Requirement –
The whole listing is to be set down again without alteration.

(Records provided)

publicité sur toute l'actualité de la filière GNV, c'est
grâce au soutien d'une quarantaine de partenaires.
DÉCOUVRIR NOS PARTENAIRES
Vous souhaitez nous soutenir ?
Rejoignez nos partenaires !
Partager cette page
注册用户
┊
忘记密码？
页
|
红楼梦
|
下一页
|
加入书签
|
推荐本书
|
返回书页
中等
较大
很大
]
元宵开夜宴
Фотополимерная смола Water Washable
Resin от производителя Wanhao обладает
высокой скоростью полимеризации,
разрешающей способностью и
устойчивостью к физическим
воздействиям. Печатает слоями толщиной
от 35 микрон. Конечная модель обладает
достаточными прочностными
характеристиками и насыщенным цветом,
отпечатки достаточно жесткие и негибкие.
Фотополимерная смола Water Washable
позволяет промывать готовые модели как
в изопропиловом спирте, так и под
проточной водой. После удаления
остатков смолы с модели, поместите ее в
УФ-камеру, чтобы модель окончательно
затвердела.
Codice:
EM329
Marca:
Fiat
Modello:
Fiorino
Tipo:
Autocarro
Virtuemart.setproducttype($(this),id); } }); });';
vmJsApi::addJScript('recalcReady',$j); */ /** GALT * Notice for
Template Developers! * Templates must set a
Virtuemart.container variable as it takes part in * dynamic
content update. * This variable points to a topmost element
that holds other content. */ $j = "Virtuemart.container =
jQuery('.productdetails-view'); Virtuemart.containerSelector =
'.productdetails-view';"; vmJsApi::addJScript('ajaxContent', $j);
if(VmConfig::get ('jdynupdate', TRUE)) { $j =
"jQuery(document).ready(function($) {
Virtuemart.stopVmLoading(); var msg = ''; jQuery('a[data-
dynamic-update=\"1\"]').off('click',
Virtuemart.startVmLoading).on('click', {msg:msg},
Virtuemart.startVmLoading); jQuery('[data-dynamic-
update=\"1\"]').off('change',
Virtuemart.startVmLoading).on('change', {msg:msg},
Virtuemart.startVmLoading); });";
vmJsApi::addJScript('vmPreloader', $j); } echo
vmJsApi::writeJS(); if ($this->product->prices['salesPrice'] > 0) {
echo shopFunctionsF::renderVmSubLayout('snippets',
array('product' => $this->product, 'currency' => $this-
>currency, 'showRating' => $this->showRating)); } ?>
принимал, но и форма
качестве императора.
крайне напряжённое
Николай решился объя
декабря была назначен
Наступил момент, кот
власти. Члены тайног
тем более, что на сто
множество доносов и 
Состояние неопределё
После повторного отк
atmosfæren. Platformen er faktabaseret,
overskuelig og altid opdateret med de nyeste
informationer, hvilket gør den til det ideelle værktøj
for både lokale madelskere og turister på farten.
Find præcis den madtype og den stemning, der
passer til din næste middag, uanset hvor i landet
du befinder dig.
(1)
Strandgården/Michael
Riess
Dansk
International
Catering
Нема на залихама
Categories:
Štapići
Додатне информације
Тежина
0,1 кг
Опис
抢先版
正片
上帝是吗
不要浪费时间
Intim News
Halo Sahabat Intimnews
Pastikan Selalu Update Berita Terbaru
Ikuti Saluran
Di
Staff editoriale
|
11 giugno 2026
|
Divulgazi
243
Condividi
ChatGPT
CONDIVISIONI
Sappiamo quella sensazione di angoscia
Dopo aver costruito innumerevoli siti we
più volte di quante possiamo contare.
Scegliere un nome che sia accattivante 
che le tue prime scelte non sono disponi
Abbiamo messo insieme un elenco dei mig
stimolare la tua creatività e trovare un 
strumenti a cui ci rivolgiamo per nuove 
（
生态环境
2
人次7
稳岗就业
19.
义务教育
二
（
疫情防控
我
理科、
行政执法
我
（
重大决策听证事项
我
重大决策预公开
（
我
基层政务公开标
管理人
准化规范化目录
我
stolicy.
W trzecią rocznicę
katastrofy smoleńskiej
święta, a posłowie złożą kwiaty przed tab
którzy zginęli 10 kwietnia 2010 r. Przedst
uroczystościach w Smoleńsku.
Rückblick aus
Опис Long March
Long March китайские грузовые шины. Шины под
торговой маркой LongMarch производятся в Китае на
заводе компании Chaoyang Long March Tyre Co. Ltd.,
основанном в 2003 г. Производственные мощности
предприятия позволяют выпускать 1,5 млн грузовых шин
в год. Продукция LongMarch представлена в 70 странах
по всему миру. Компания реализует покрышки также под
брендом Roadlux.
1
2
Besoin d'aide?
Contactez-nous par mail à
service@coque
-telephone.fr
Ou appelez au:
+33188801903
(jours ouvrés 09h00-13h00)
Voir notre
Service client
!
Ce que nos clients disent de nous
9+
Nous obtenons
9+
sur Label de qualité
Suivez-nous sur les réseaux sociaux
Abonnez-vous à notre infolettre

(End Records provided)

Result of the task –
publicité sur toute l'actualité de la filière GNV, c'est
grâce au soutien d'une quarantaine de partenaires.
DÉCOUVRIR NOS PARTENAIRES
Vous souhaitez nous soutenir ?
Rejoignez nos partenaires !
Partager cette page
注册用户
┊
忘记密码？
页
|
红楼梦
|
下一页
|
加入书签
|
推荐本书
|
返回书页
中等
较大
很大
]
元宵开夜宴
Фотополимерная смола Water Washable
Resin от производителя Wanhao обладает
высокой скоростью полимеризации,
разрешающей способностью и
устойчивостью к физическим
воздействиям. Печатает слоями толщиной
от 35 микрон. Конечная модель обладает
достаточными прочностными
характеристиками и насыщенным цветом,
отпечатки достаточно жесткие и негибкие.
Фотополимерная смола Water Washable
позволяет промывать готовые модели как
в изопропиловом спирте, так и под
проточной водой. После удаления
остатков смолы с модели, поместите ее в
УФ-камеру, чтобы модель окончательно
затвердела.
Codice:
EM329
Marca:
Fiat
Modello:
Fiorino
Tipo:
Autocarro
Virtuemart.setproducttype($(this),id); } }); });';
vmJsApi::addJScript('recalcReady',$j); */ /** GALT * Notice for
Template Developers! * Templates must set a
Virtuemart.container variable as it takes part in * dynamic
content update. * This variable points to a topmost element
that holds other content. */ $j = "Virtuemart.container =
jQuery('.productdetails-view'); Virtuemart.containerSelector =
'.productdetails-view';"; vmJsApi::addJScript('ajaxContent', $j);
if(VmConfig::get ('jdynupdate', TRUE)) { $j =
"jQuery(document).ready(function($) {
Virtuemart.stopVmLoading(); var msg = ''; jQuery('a[data-
dynamic-update=\"1\"]').off('click',
Virtuemart.startVmLoading).on('click', {msg:msg},
Virtuemart.startVmLoading); jQuery('[data-dynamic-
update=\"1\"]').off('change',
Virtuemart.startVmLoading).on('change', {msg:msg},
Virtuemart.startVmLoading); });";
vmJsApi::addJScript('vmPreloader', $j); } echo
vmJsApi::writeJS(); if ($this->product->prices['salesPrice'] > 0) {
echo shopFunctionsF::renderVmSubLayout('snippets',
array('product' => $this->product, 'currency' => $this-
>currency, 'showRating' => $this->showRating)); } ?>
принимал, но и форма
качестве императора.
крайне напряжённое
Николай решился объя
декабря была назначен
Наступил момент, кот
власти. Члены тайног
тем более, что на сто
множество доносов и 
Состояние неопределё
После повторного отк
atmosfæren. Platformen er faktabaseret,
overskuelig og altid opdateret med de nyeste
informationer, hvilket gør den til det ideelle værktøj
for både lokale madelskere og turister på farten.
Find præcis den madtype og den stemning, der
passer til din næste middag, uanset hvor i landet
du befinder dig.
(1)
Strandgården/Michael
Riess
Dansk
International
Catering
Нема на залихама
Categories:
Štapići
Додатне информације
Тежина
0,1 кг
Опис
抢先版
正片
上帝是吗
不要浪费时间
Intim News
Halo Sahabat Intimnews
Pastikan Selalu Update Berita Terbaru
Ikuti Saluran
Di
Staff editoriale
|
11 giugno 2026
|
Divulgazi
243
Condividi
ChatGPT
CONDIVISIONI
Sappiamo quella sensazione di angoscia
Dopo aver costruito innumerevoli siti we
più volte di quante possiamo contare.
Scegliere un nome che sia accattivante 
che le tue prime scelte non sono disponi
Abbiamo messo insieme un elenco dei mig
stimolare la tua creatività e trovare un 
strumenti a cui ci rivolgiamo per nuove 
（
生态环境
2
人次7
稳岗就业
19.
义务教育
二
（
疫情防控
我
理科、
行政执法
我
（
重大决策听证事项
我
重大决策预公开
（
我
基层政务公开标
管理人
准化规范化目录
我
stolicy.
W trzecią rocznicę
katastrofy smoleńskiej
święta, a posłowie złożą kwiaty przed tab
którzy zginęli 10 kwietnia 2010 r. Przedst
uroczystościach w Smoleńsku.
Rückblick aus
Опис Long March
Long March китайские грузовые шины. Шины под
торговой маркой LongMarch производятся в Китае на
заводе компании Chaoyang Long March Tyre Co. Ltd.,
основанном в 2003 г. Производственные мощности
предприятия позволяют выпускать 1,5 млн грузовых шин
в год. Продукция LongMarch представлена в 70 странах
по всему миру. Компания реализует покрышки также под
брендом Roadlux.
1
2
Besoin d'aide?
Contactez-nous par mail à
service@coque
-telephone.fr
Ou appelez au:
+33188801903
(jours ouvrés 09h00-13h00)
Voir notre
Service client
!
Ce que nos clients disent de nous
9+
Nous obtenons
9+
sur Label de qualité
Suivez-nous sur les réseaux sociaux
Abonnez-vous à notre infolettre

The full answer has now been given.